(Minified JSON responses)
○ ○ ○ ○ ○ ○ ○

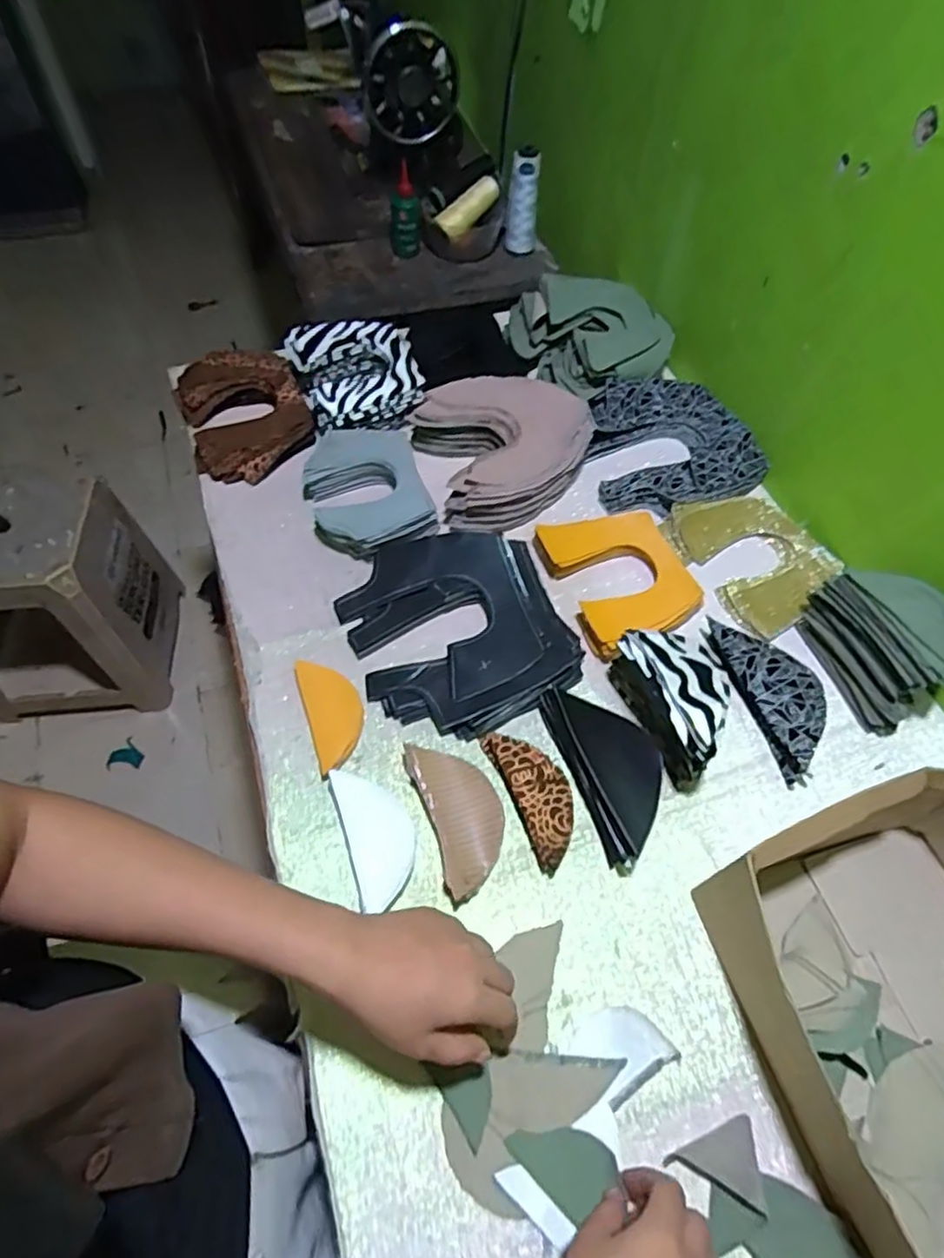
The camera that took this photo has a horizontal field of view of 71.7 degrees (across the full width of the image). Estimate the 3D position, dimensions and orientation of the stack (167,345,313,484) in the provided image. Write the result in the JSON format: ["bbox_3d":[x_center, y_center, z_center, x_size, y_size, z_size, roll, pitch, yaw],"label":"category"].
[{"bbox_3d":[-0.266,-0.254,0.762,0.133,0.045,0.179,-20,60,-13],"label":"stack"}]

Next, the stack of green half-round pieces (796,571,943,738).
[{"bbox_3d":[0.372,0.007,0.584,0.072,0.087,0.135,-15,59,-10],"label":"stack of green half-round pieces"}]

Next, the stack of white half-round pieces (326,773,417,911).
[{"bbox_3d":[-0.075,0.163,0.522,0.053,0.015,0.105,-16,59,-11],"label":"stack of white half-round pieces"}]

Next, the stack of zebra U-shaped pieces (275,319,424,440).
[{"bbox_3d":[-0.135,-0.295,0.780,0.146,0.063,0.152,-15,59,-10],"label":"stack of zebra U-shaped pieces"}]

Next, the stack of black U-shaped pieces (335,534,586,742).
[{"bbox_3d":[-0.015,-0.004,0.614,0.189,0.035,0.204,-17,60,-11],"label":"stack of black U-shaped pieces"}]

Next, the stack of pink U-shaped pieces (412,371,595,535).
[{"bbox_3d":[0.038,-0.206,0.729,0.184,0.059,0.179,-19,60,-13],"label":"stack of pink U-shaped pieces"}]

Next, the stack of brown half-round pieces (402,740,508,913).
[{"bbox_3d":[-0.008,0.149,0.526,0.059,0.027,0.120,-17,60,-11],"label":"stack of brown half-round pieces"}]

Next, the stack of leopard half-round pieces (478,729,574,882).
[{"bbox_3d":[0.053,0.135,0.543,0.047,0.021,0.121,-21,60,-13],"label":"stack of leopard half-round pieces"}]

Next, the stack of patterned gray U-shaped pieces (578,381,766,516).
[{"bbox_3d":[0.222,-0.213,0.752,0.182,0.042,0.179,-15,59,-10],"label":"stack of patterned gray U-shaped pieces"}]

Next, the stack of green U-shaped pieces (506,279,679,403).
[{"bbox_3d":[0.158,-0.372,0.815,0.179,0.061,0.169,-20,60,-13],"label":"stack of green U-shaped pieces"}]

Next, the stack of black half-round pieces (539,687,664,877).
[{"bbox_3d":[0.118,0.113,0.543,0.071,0.048,0.155,-17,60,-11],"label":"stack of black half-round pieces"}]

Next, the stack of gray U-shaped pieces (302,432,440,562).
[{"bbox_3d":[-0.112,-0.146,0.701,0.122,0.037,0.155,-15,59,-10],"label":"stack of gray U-shaped pieces"}]

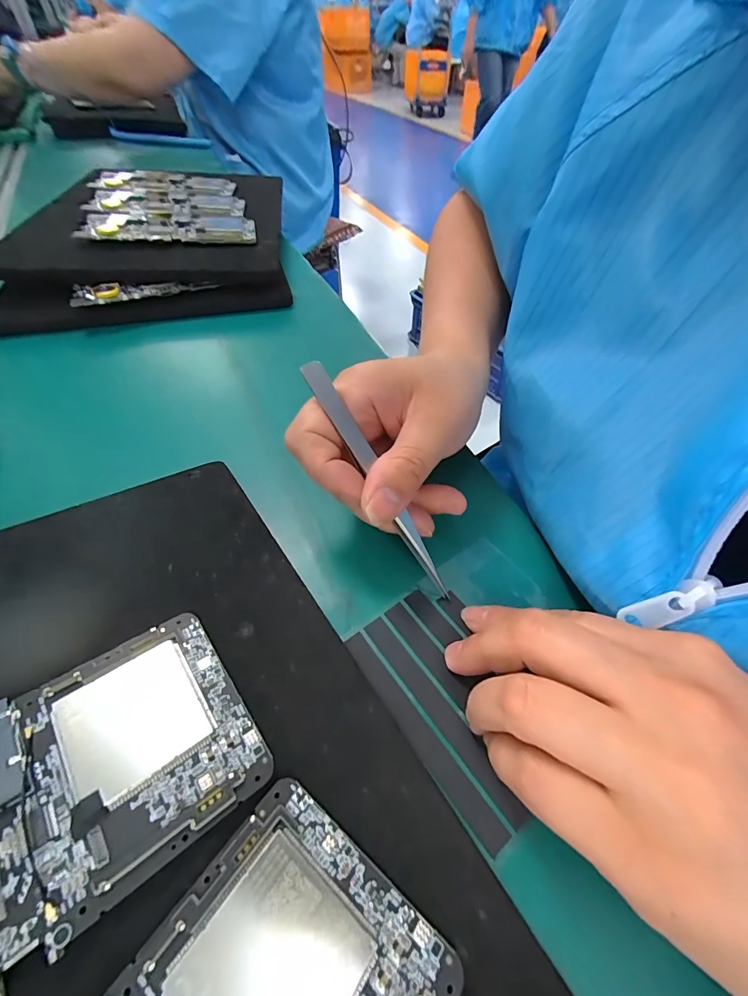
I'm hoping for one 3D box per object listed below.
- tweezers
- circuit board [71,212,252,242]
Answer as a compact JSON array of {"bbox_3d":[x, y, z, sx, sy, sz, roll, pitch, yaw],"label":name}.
[{"bbox_3d":[0.004,-0.007,0.189,0.012,0.123,0.014,-41,21,-28],"label":"tweezers"},{"bbox_3d":[-0.196,-0.262,0.391,0.154,0.019,0.073,-14,53,-12],"label":"circuit board"}]

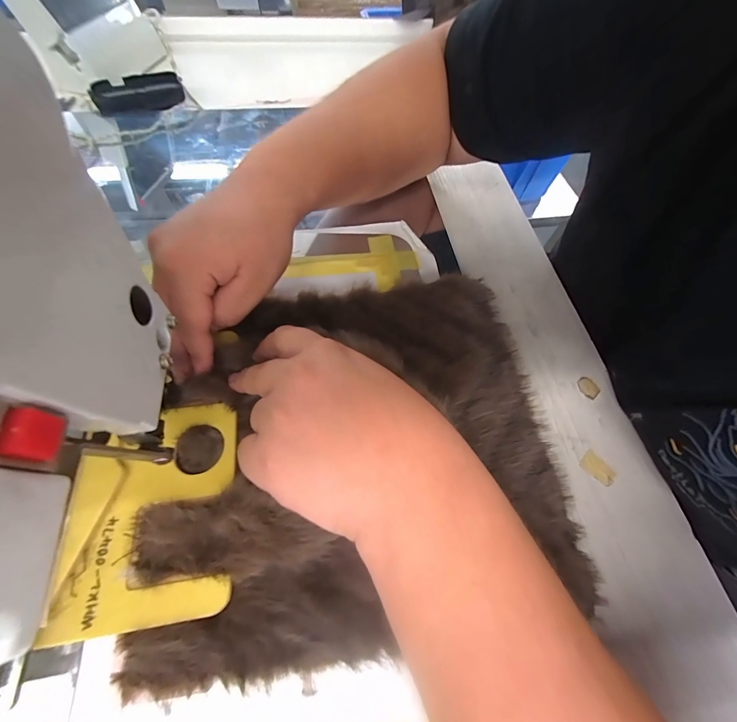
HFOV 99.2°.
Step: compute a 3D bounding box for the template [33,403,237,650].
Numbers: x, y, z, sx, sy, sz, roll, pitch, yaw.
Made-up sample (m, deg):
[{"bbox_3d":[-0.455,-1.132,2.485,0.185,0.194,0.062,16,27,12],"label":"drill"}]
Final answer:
[{"bbox_3d":[-0.132,0.088,0.191,0.094,0.009,0.120,-6,63,-6],"label":"template"}]

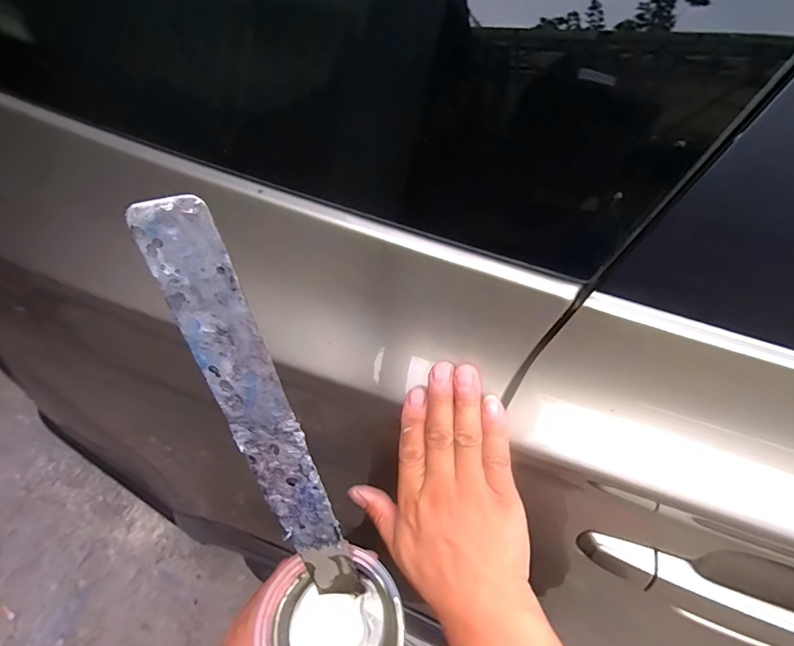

○ ○ ○ ○ ○ ○ ○

(WHAT YOU WILL DO):
Every line above should be printed again word for word, without its pictures.

(TASK OUTPUT):
The camera that took this photo has a horizontal field of view of 71.7 degrees (across the full width of the image). Estimate the 3D position, dimensions and orientation of the stack (167,345,313,484) in the provided image. Write the result in the JSON format: ["bbox_3d":[x_center, y_center, z_center, x_size, y_size, z_size, roll, pitch, yaw],"label":"category"].
[{"bbox_3d":[-0.266,-0.254,0.762,0.133,0.045,0.179,-20,60,-13],"label":"stack"}]

Next, the stack of green half-round pieces (796,571,943,738).
[{"bbox_3d":[0.372,0.007,0.584,0.072,0.087,0.135,-15,59,-10],"label":"stack of green half-round pieces"}]

Next, the stack of white half-round pieces (326,773,417,911).
[{"bbox_3d":[-0.075,0.163,0.522,0.053,0.015,0.105,-16,59,-11],"label":"stack of white half-round pieces"}]

Next, the stack of zebra U-shaped pieces (275,319,424,440).
[{"bbox_3d":[-0.135,-0.295,0.780,0.146,0.063,0.152,-15,59,-10],"label":"stack of zebra U-shaped pieces"}]

Next, the stack of black U-shaped pieces (335,534,586,742).
[{"bbox_3d":[-0.015,-0.004,0.614,0.189,0.035,0.204,-17,60,-11],"label":"stack of black U-shaped pieces"}]

Next, the stack of pink U-shaped pieces (412,371,595,535).
[{"bbox_3d":[0.038,-0.206,0.729,0.184,0.059,0.179,-19,60,-13],"label":"stack of pink U-shaped pieces"}]

Next, the stack of brown half-round pieces (402,740,508,913).
[{"bbox_3d":[-0.008,0.149,0.526,0.059,0.027,0.120,-17,60,-11],"label":"stack of brown half-round pieces"}]

Next, the stack of leopard half-round pieces (478,729,574,882).
[{"bbox_3d":[0.053,0.135,0.543,0.047,0.021,0.121,-21,60,-13],"label":"stack of leopard half-round pieces"}]

Next, the stack of patterned gray U-shaped pieces (578,381,766,516).
[{"bbox_3d":[0.222,-0.213,0.752,0.182,0.042,0.179,-15,59,-10],"label":"stack of patterned gray U-shaped pieces"}]

Next, the stack of green U-shaped pieces (506,279,679,403).
[{"bbox_3d":[0.158,-0.372,0.815,0.179,0.061,0.169,-20,60,-13],"label":"stack of green U-shaped pieces"}]

Next, the stack of black half-round pieces (539,687,664,877).
[{"bbox_3d":[0.118,0.113,0.543,0.071,0.048,0.155,-17,60,-11],"label":"stack of black half-round pieces"}]

Next, the stack of gray U-shaped pieces (302,432,440,562).
[{"bbox_3d":[-0.112,-0.146,0.701,0.122,0.037,0.155,-15,59,-10],"label":"stack of gray U-shaped pieces"}]

I'm hoping for one 3D box per object listed below.
- tweezers
- circuit board [71,212,252,242]
Answer as a compact JSON array of {"bbox_3d":[x, y, z, sx, sy, sz, roll, pitch, yaw],"label":name}.
[{"bbox_3d":[0.004,-0.007,0.189,0.012,0.123,0.014,-41,21,-28],"label":"tweezers"},{"bbox_3d":[-0.196,-0.262,0.391,0.154,0.019,0.073,-14,53,-12],"label":"circuit board"}]

HFOV 99.2°.
Step: compute a 3D bounding box for the template [33,403,237,650].
Numbers: x, y, z, sx, sy, sz, roll, pitch, yaw.
Made-up sample (m, deg):
[{"bbox_3d":[-0.455,-1.132,2.485,0.185,0.194,0.062,16,27,12],"label":"drill"}]
Final answer:
[{"bbox_3d":[-0.132,0.088,0.191,0.094,0.009,0.120,-6,63,-6],"label":"template"}]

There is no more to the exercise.